[Excerpted text]:
There are a few key points that we're trying to make:

1.  *lots* of transcripts is the rule rather than the exception.  

2.  most of the transcripts are very lowly expressed, and the deeper you sequence and the more complex your genome, the larger the number of lowly expressed transcripts you will be able to assemble.  Biological relevance of the lowly expressed transcripts could be questionable - some are bound to be very relevant.

3.  there's really no good reason to filter them out.  They can be 'passengers' throughout all of your data analyses, and if any of them are important, they'll ideally surface in the relevant study.   You can put them all through Trinotate.github.io for annotation/analysis, and you can put them through DE studies just fine.  If the read counts are few or lacking, they simply won't surface as significant DE entries, but if there's protein homology or other interesting features, you'll continue to capture this info.

4.  if you want to guestimate 'how many expressed genes/transcripts do I have', then the analysis I pointed you to will enable you to count the number that reflect the majority of the reads, excluding counting those that have little read support.  The entries with >= ~1 fpkm or tpm tend to be heavily enriched for transcripts that correspond to what we typically think of as 'genes' in the pre-RNA-Seq era, and what typically are awarded annotation status in genome annotation. 

best,

~brian

[Qiuzhong Zhou]

Thanks for your advice, Mark, my research plant is amphiploid and no reference genome, i intend to use your cmd line to run again. if the result also have too many transcripts, i have no choice but to filter out poorly supported transcripts.

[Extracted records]
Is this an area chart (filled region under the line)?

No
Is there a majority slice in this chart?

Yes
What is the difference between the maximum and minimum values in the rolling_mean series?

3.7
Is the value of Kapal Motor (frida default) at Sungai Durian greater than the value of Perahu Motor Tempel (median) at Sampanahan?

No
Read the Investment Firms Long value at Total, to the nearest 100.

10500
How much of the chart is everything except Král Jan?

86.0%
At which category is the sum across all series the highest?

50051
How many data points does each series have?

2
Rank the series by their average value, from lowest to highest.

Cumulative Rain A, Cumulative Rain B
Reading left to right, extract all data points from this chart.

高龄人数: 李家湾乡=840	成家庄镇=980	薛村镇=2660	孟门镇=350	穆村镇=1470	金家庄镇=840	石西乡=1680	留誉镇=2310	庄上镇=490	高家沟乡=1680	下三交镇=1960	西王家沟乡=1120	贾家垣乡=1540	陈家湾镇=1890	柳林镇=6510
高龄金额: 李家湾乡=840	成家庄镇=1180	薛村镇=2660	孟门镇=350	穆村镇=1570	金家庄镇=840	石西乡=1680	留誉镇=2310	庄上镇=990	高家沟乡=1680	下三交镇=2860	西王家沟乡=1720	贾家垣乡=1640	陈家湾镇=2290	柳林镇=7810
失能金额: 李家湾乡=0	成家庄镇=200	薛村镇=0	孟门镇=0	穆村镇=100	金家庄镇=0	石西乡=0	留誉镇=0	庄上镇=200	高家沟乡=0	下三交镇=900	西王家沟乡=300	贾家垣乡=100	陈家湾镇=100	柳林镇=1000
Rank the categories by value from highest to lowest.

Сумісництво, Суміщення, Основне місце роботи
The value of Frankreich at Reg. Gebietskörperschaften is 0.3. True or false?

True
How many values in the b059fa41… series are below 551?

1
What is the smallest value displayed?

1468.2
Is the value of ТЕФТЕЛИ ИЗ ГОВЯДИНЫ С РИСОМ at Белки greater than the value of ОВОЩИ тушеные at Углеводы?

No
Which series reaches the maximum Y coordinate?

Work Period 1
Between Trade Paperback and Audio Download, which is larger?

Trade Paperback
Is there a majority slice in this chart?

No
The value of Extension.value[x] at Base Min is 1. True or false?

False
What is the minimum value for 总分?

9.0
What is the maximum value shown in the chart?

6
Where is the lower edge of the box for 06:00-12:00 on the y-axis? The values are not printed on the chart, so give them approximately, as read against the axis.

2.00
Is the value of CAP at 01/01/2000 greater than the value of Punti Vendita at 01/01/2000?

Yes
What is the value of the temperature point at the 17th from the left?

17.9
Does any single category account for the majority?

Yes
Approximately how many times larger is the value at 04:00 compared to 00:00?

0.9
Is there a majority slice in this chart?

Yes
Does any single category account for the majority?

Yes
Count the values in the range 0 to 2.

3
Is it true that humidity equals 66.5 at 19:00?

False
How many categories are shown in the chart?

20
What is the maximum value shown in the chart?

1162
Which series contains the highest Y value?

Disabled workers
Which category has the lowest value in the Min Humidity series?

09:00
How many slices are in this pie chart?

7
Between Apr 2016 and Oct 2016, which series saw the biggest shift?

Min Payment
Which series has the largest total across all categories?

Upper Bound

[Your assignment]:
Rewrite the forum post from "1.  *lots* of" to "capture this info.", and replace "lowly expressed" with "weakly expressed" throughout that span.

[Task result]:
1.  *lots* of transcripts is the rule rather than the exception.  

2.  most of the transcripts are very weakly expressed, and the deeper you sequence and the more complex your genome, the larger the number of weakly expressed transcripts you will be able to assemble.  Biological relevance of the weakly expressed transcripts could be questionable - some are bound to be very relevant.

3.  there's really no good reason to filter them out.  They can be 'passengers' throughout all of your data analyses, and if any of them are important, they'll ideally surface in the relevant study.   You can put them all through Trinotate.github.io for annotation/analysis, and you can put them through DE studies just fine.  If the read counts are few or lacking, they simply won't surface as significant DE entries, but if there's protein homology or other interesting features, you'll continue to capture this info.